The concept of segmented telescope is unavoidable to build extremely large telescopes (ELT) in the quest for spatial resolution, but it also allows one to fit a large telescope within a reduced volume of space (JWST) or into an even smaller volume (Standard Cubesat). Cubesats have tight constraints on the computational burden available and the small payload volume allowed. At the same time they undergo thermal gradients leading to large and evolving optical aberrations.

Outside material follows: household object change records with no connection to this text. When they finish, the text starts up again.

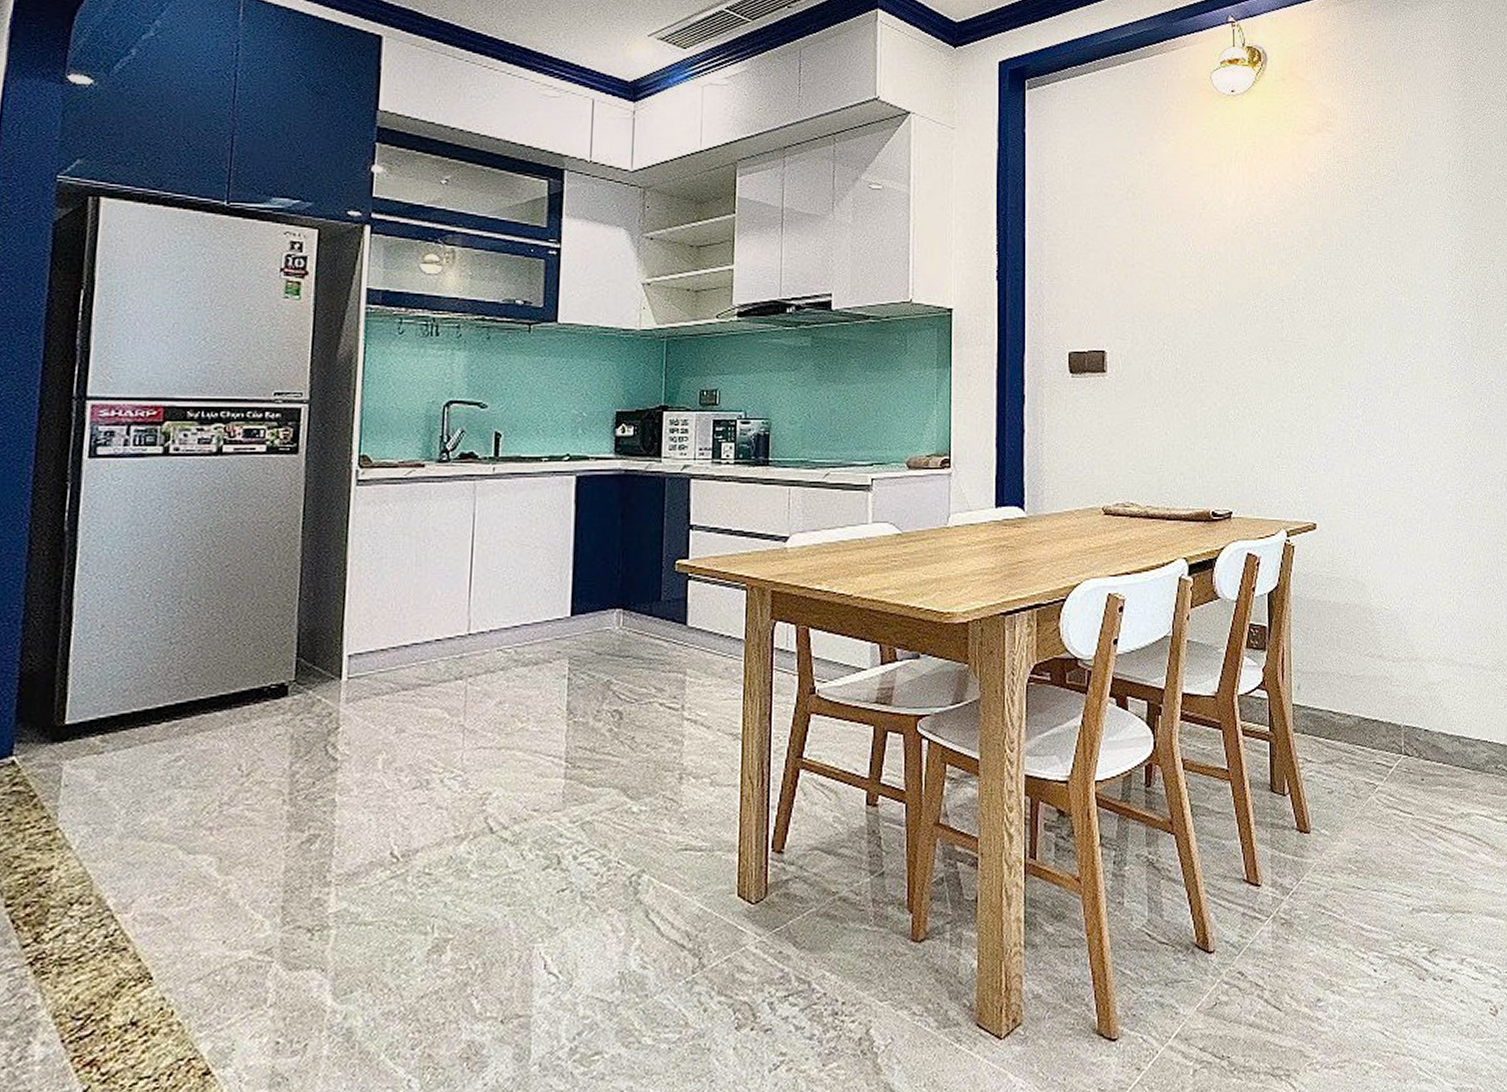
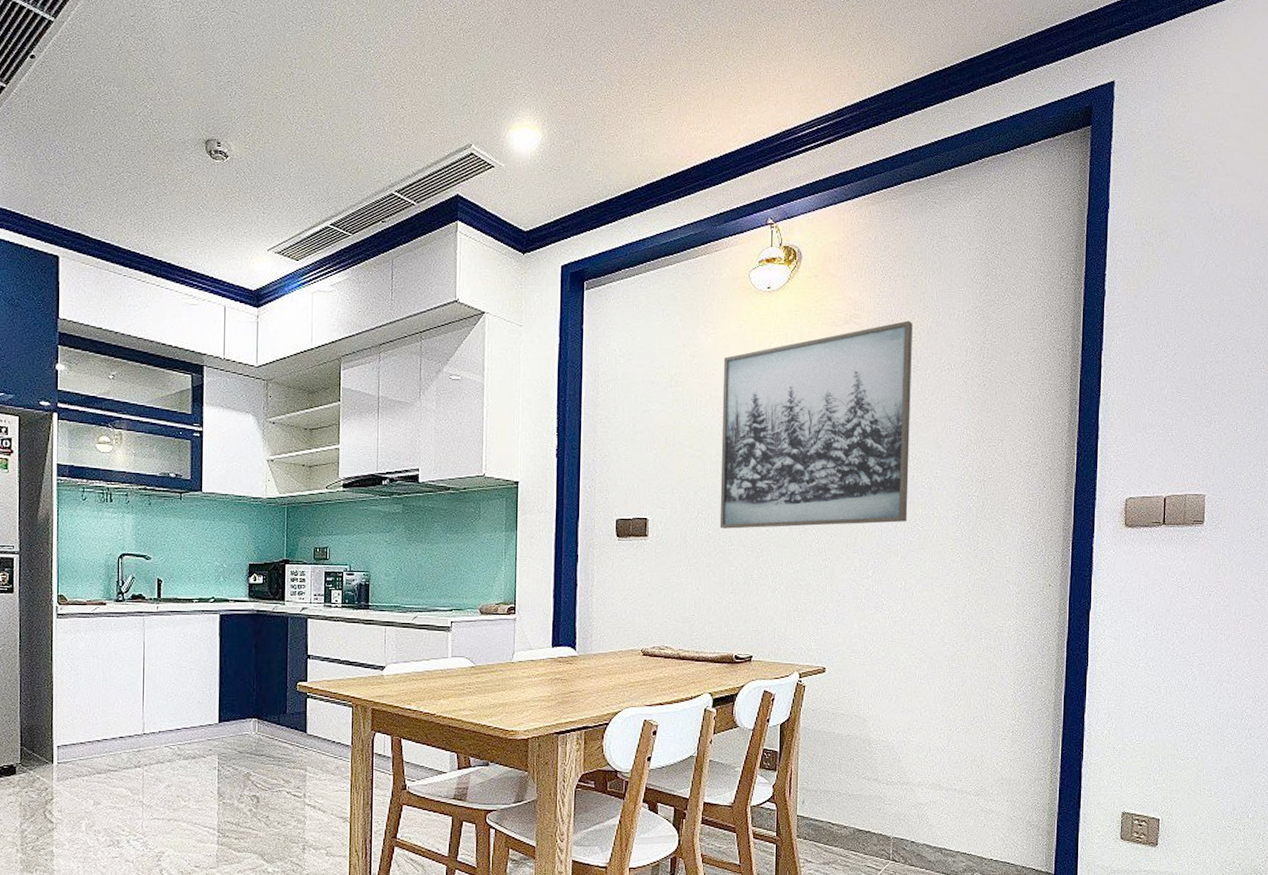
wall art: none [1186,129,1398,362] -> present [719,320,913,529]

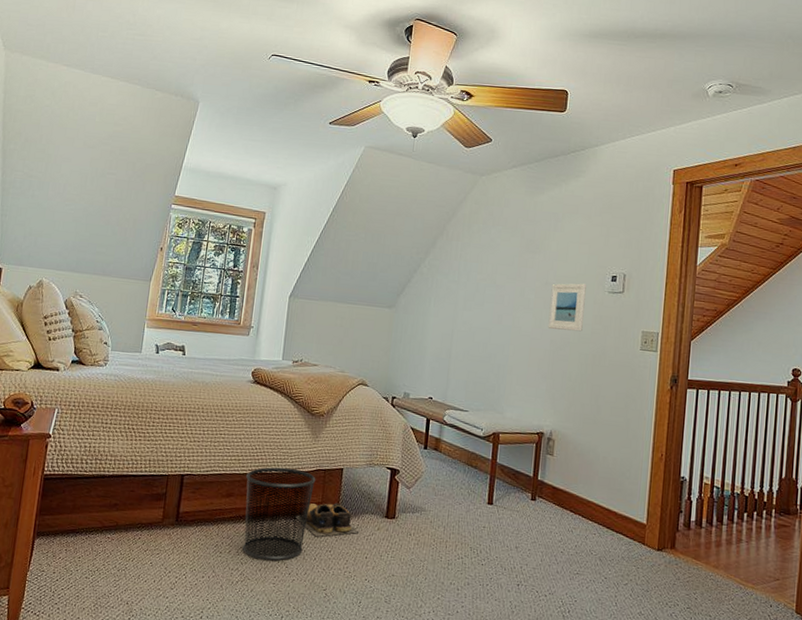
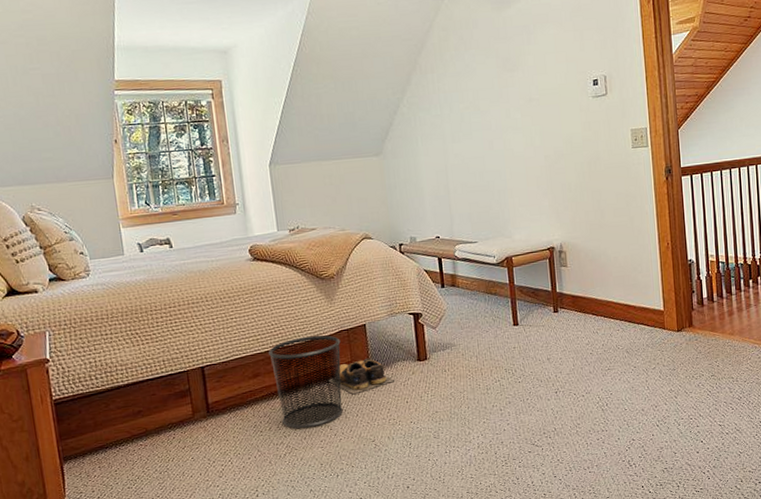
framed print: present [548,283,587,332] -> none [536,93,574,145]

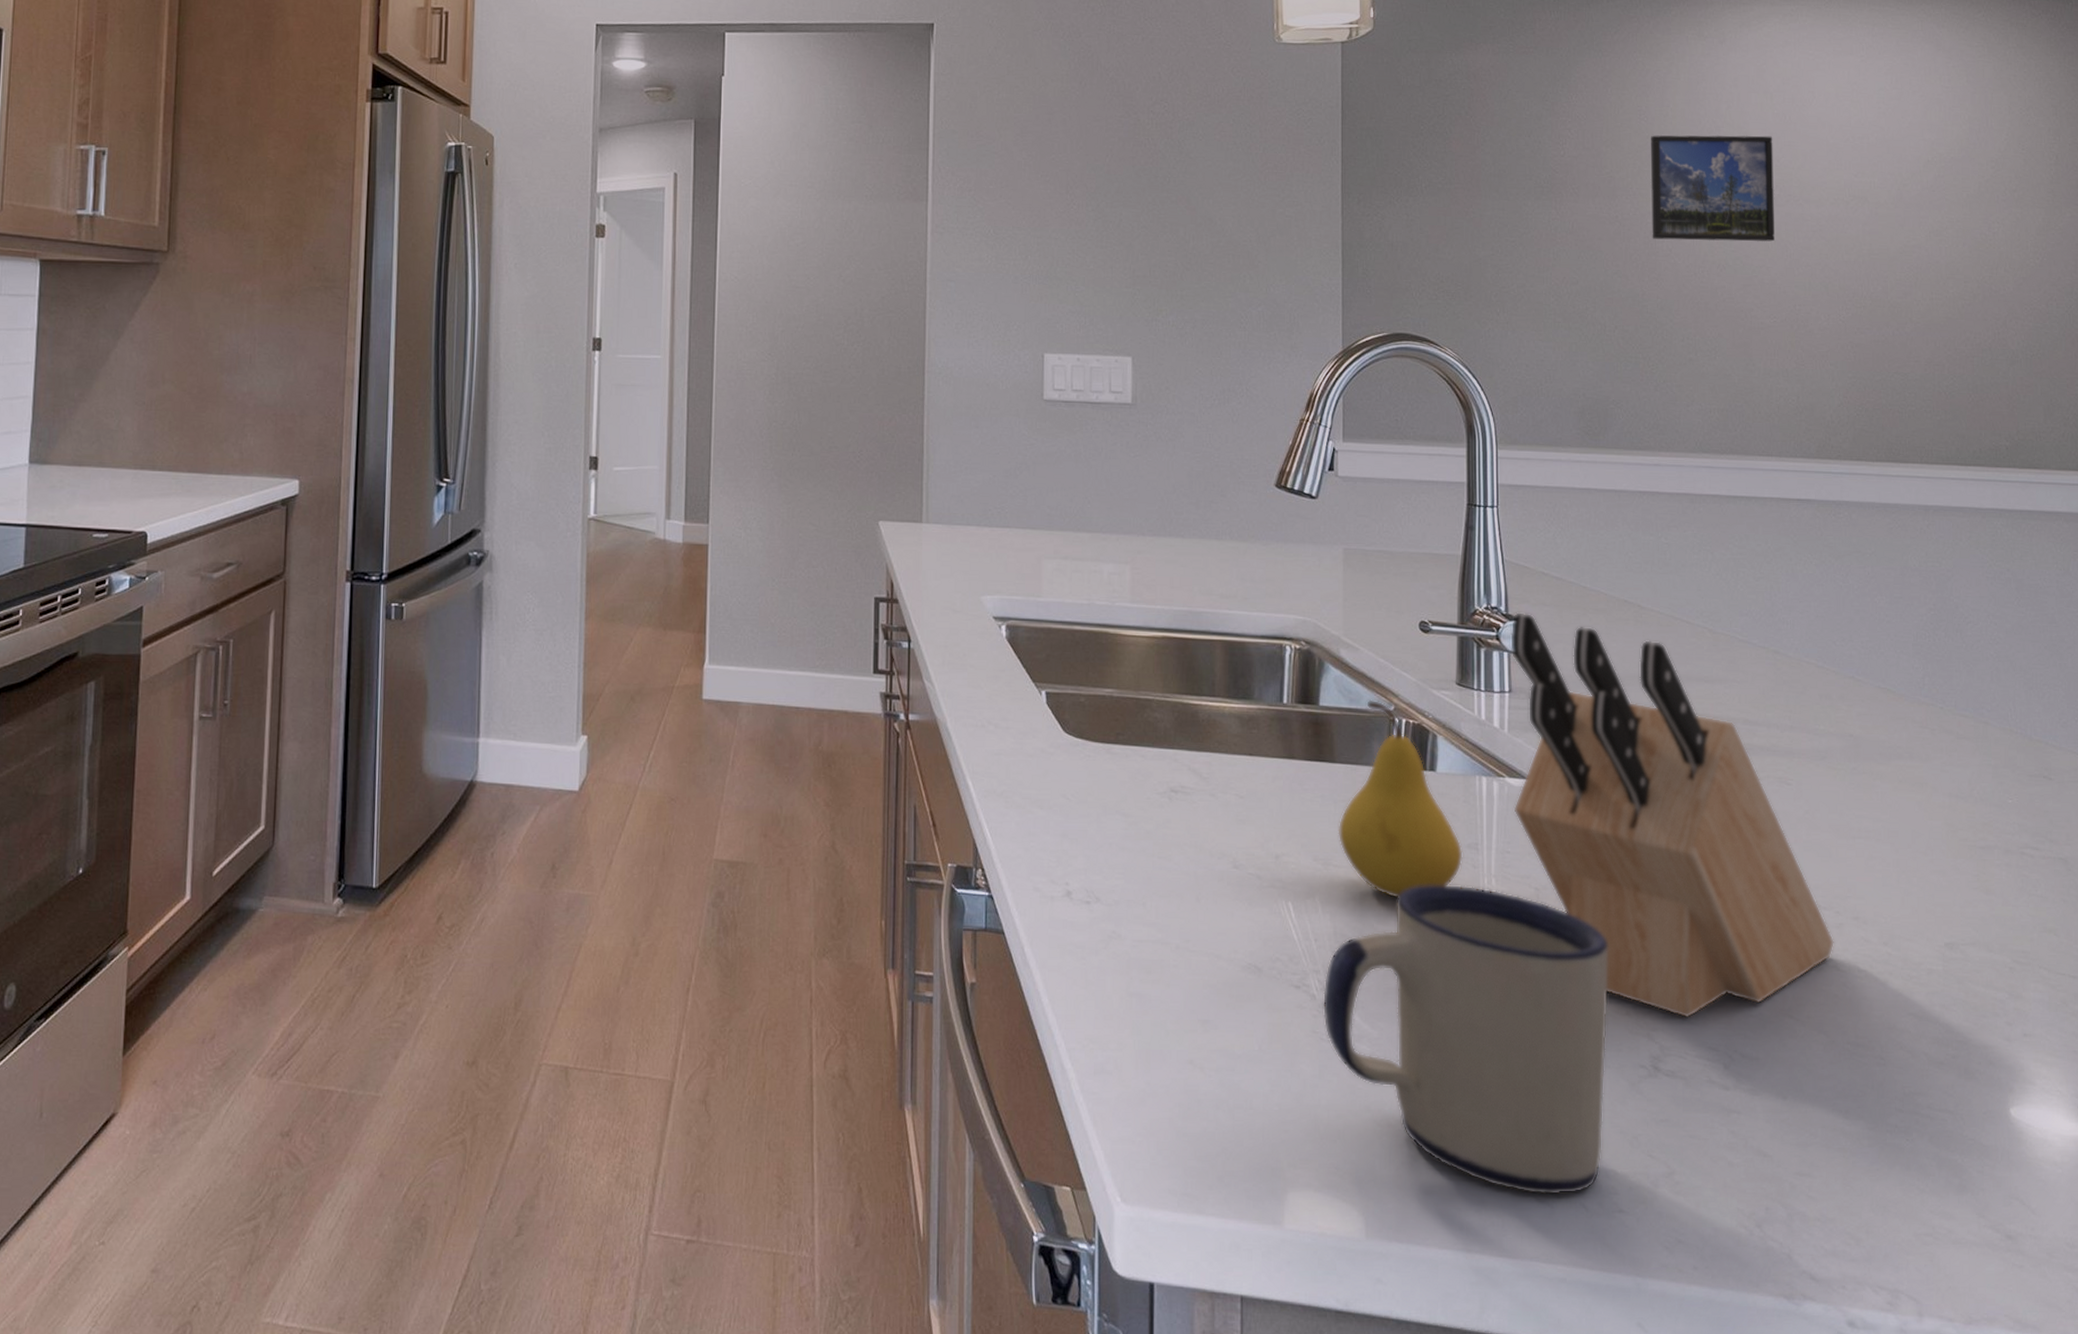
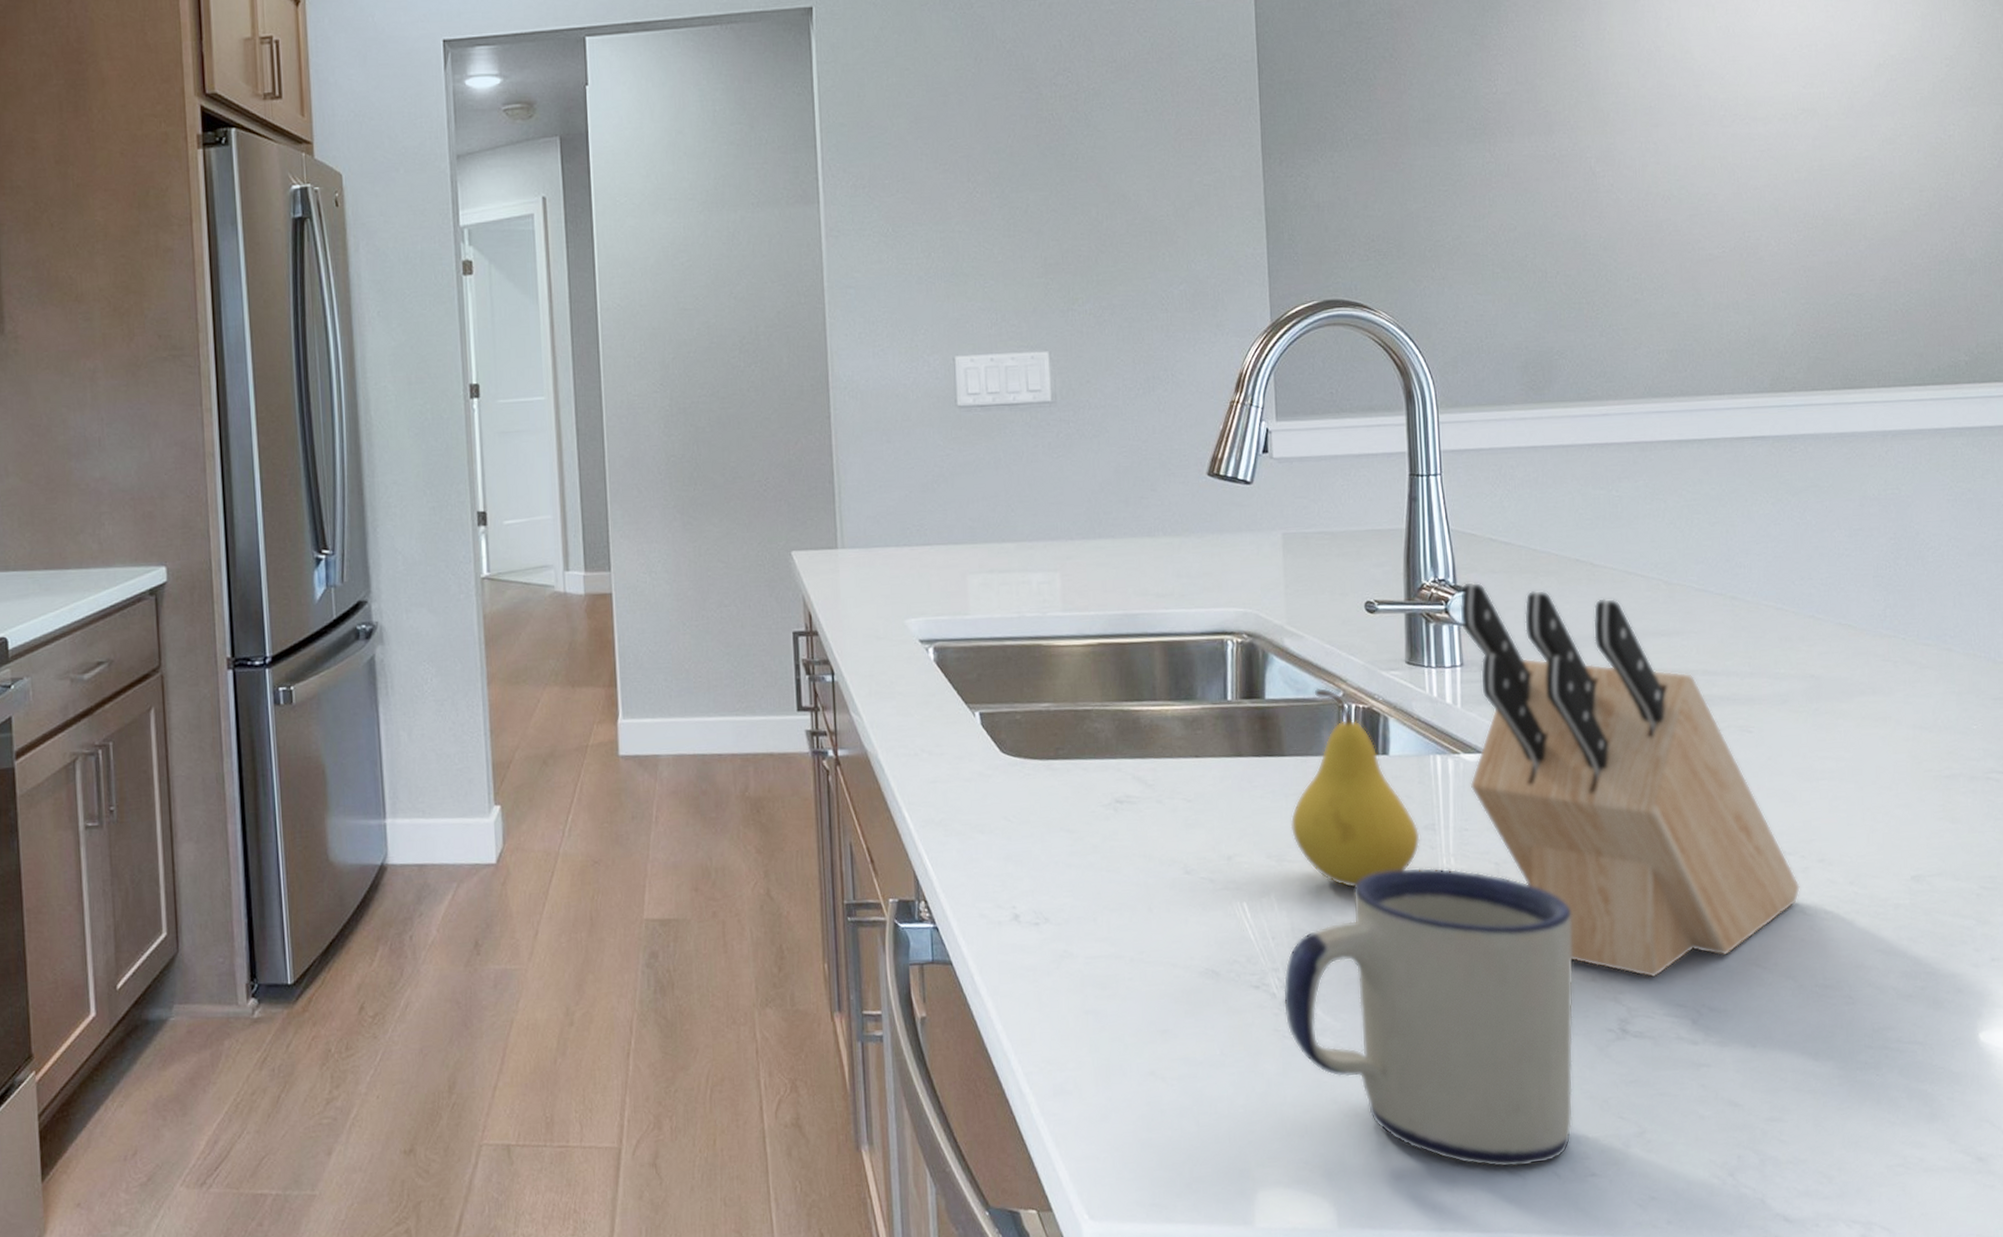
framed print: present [1651,135,1774,242] -> none [1587,52,1721,175]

The pupil segmentation comes nevertheless with an obvious difficulty: to co-phase the different segments. The CubeSat constraints prevent the use of a dedicated wavefront sensor (WFS) making the focal-plane images acquired by the science detector the most practical alternative. Yet, one of the challenges for the wavefront sensing is the non-linearity between the image intensity and the phase aberrations. Plus, for Earth observation, the object is unknown and unrepeatable. Recently, several studies have suggested Neural Networks (NN) for wavefront sensing; especially convolutional NN which are well known for being non-linear and image-friendly problem solvers. 

We study in this paper the prospect of using NN to measure the phasing aberrations of a segmented pupil from the focal-plane image directly without a dedicated wavefront sensing.

In our application we take the case of a deployable telescope fitting in a CubeSat for Earth observations which triples the aperture size (compared to the 10cm CubeSat standard) and therefore triples the angular resolution capacity. In order to reach the diffraction-limited regime in visible wavelength, typically a wavefront error below lambda/50 is required. The telescope focal-plane detector, used for imaging, will be used as a wavefront-sensor. In this work we study a point source, i.e. the Point Spread Function [PSF] of the optical system as an input of a VGG-net neural network, an architecture designed for image regression/classification.

This approach shows some promising results (about 2nm RMS which is sub lambda/50 of residual WFE with 40-100nm RMS of input WFE) using a relatively fast computational time less than 30 ms which translates a small computation burder. These results allow one further study for higher aberrations and noise.